─── Study material ───

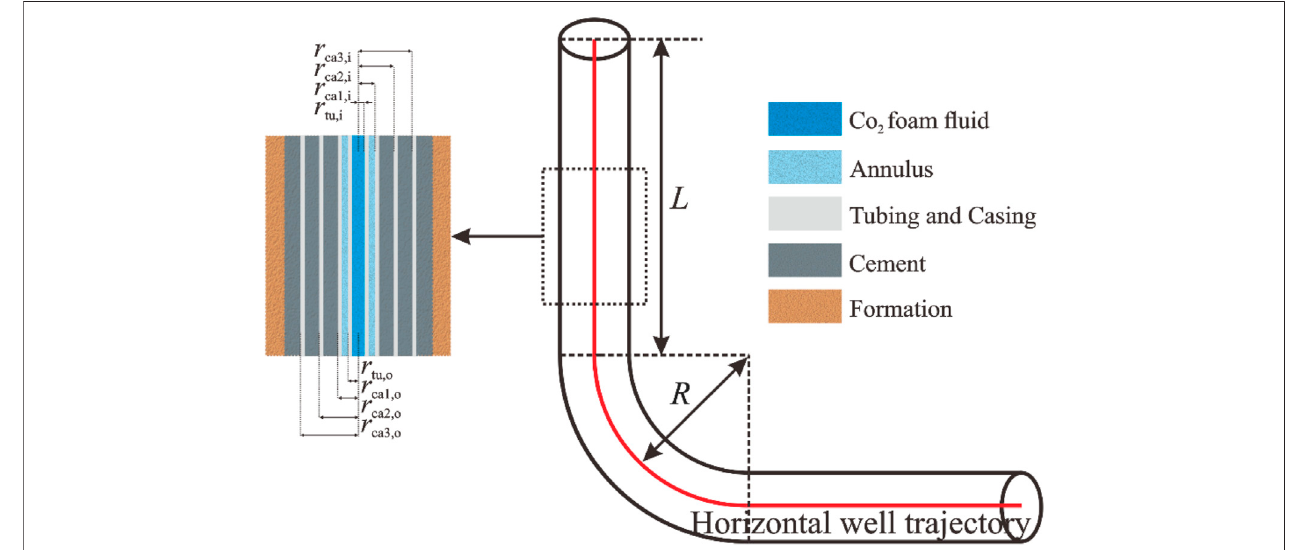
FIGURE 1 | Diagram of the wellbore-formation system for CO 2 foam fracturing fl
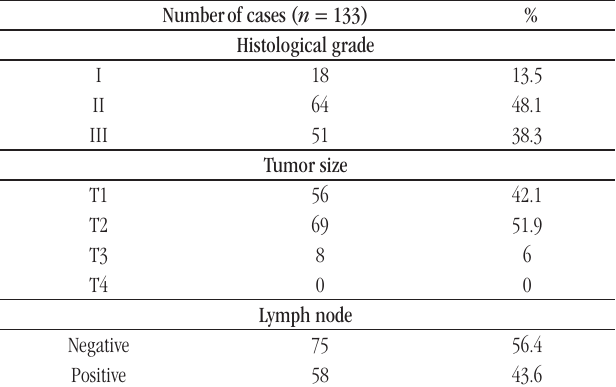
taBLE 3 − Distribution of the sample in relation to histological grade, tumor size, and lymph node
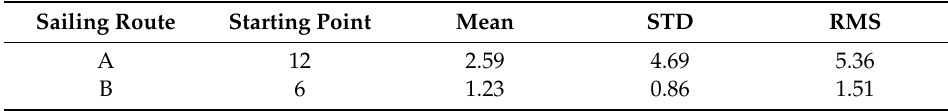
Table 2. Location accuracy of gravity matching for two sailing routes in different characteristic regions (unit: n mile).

───
─── Study material ───

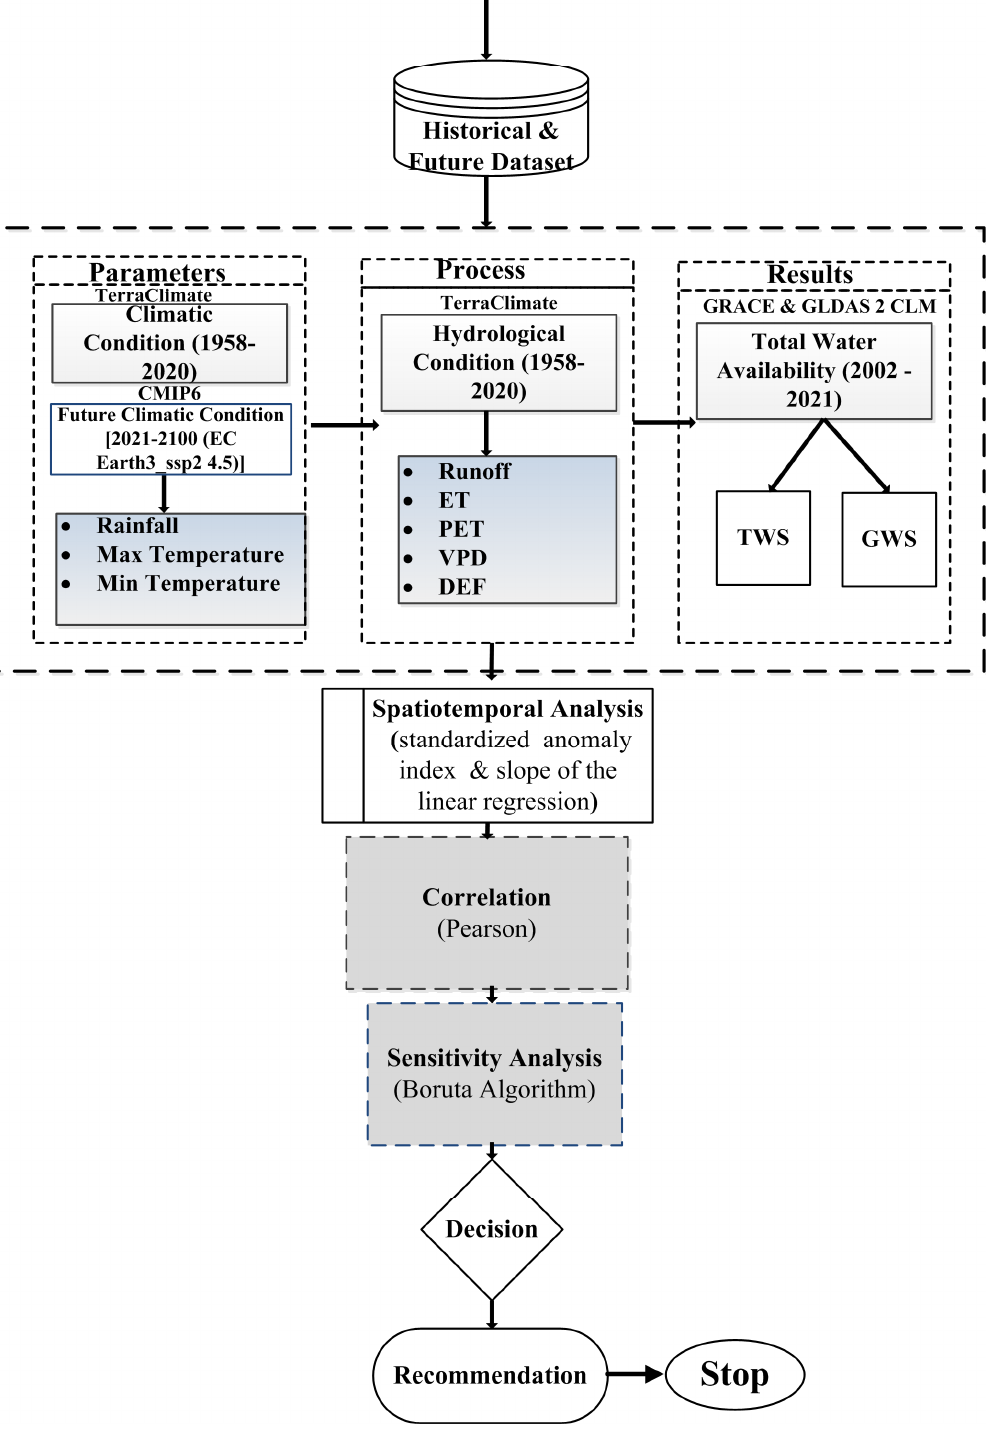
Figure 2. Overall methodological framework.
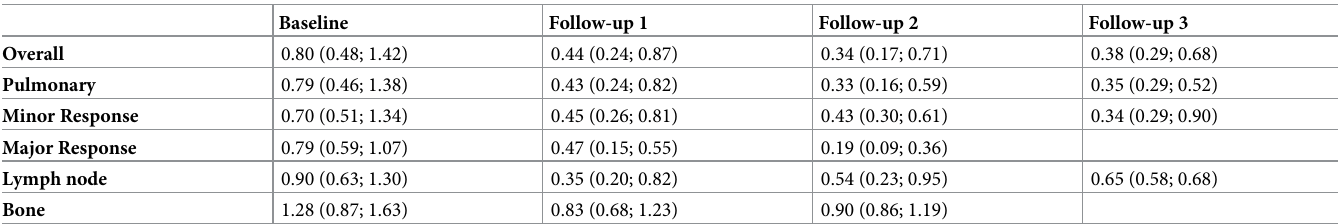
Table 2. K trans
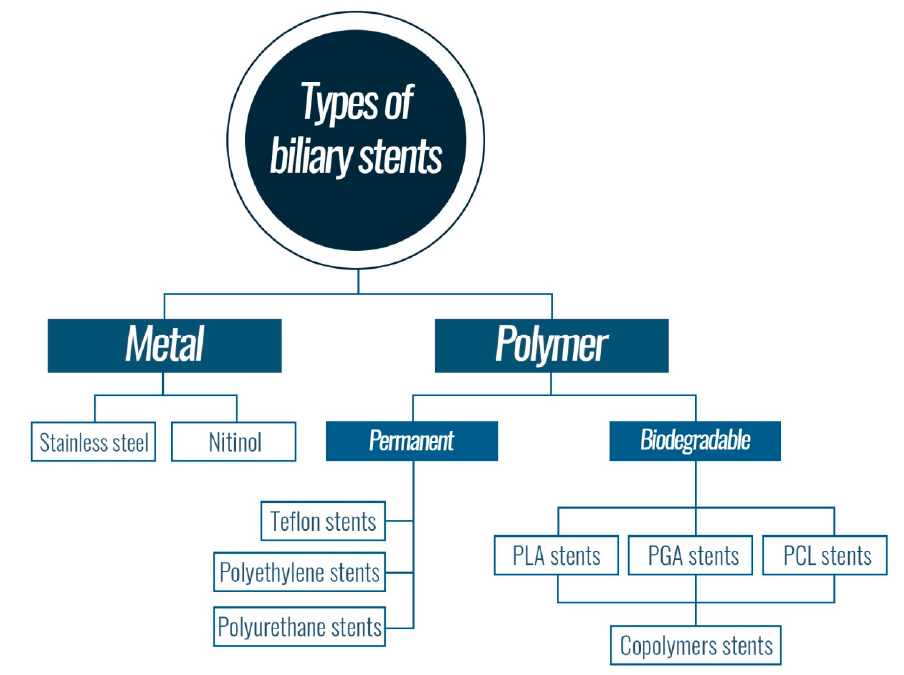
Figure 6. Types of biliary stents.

───
─── Study material ───

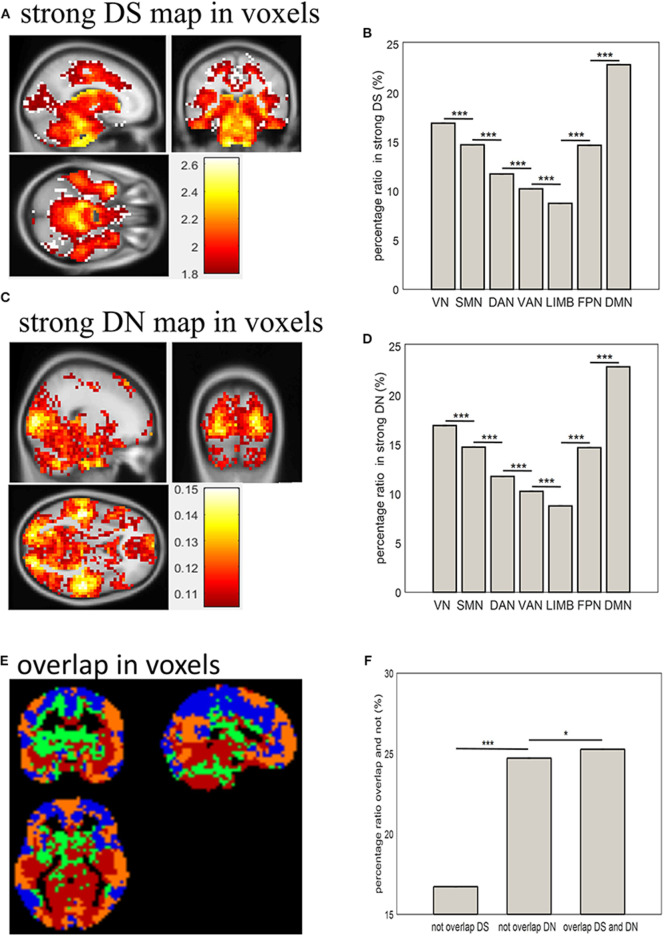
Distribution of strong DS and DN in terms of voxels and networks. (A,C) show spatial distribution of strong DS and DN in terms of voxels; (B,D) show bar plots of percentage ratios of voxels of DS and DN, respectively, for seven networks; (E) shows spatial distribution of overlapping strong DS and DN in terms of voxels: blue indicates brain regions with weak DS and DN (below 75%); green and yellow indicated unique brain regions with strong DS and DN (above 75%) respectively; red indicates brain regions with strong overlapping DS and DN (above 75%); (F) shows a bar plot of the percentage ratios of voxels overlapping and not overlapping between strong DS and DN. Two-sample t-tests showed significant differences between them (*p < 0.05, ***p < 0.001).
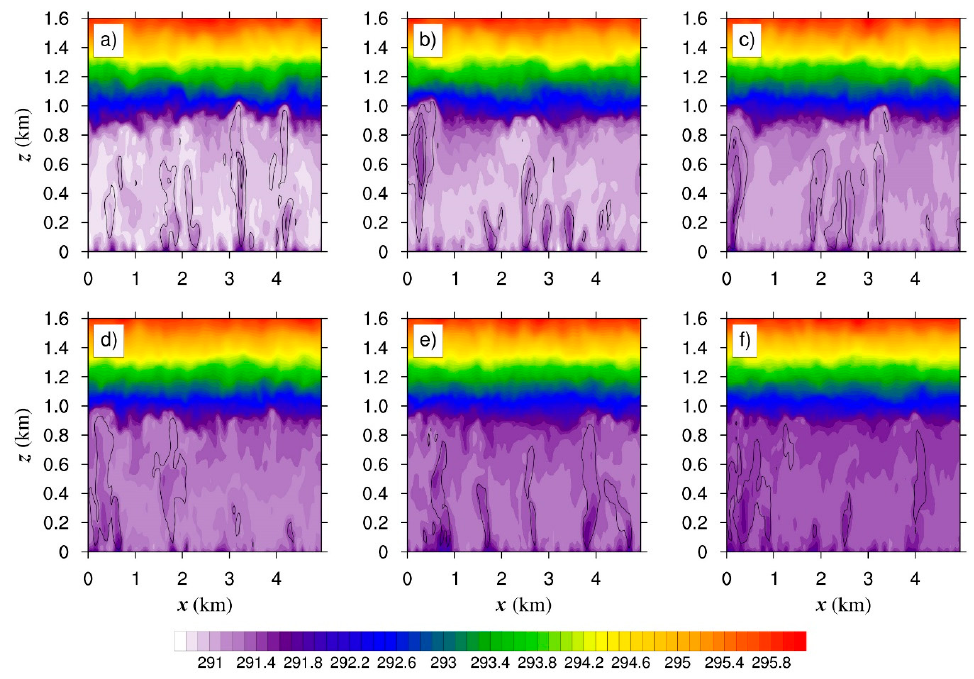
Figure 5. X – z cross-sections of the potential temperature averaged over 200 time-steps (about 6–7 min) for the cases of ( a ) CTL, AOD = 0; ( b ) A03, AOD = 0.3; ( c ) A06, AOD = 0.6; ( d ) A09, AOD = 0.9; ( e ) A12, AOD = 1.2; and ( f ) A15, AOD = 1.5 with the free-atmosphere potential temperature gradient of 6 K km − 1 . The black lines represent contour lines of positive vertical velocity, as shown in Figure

───

Work required
Out of the records above, set down only the lines from the one that contains "FIGURE 1 | Diagram" through the one that contains "Table 2. Location", unchanged and without the pictures.

Reply to the task
FIGURE 1 | Diagram of the wellbore-formation system for CO 2 foam fracturing fl
taBLE 3 − Distribution of the sample in relation to histological grade, tumor size, and lymph node
Table 2. Location accuracy of gravity matching for two sailing routes in different characteristic regions (unit: n mile).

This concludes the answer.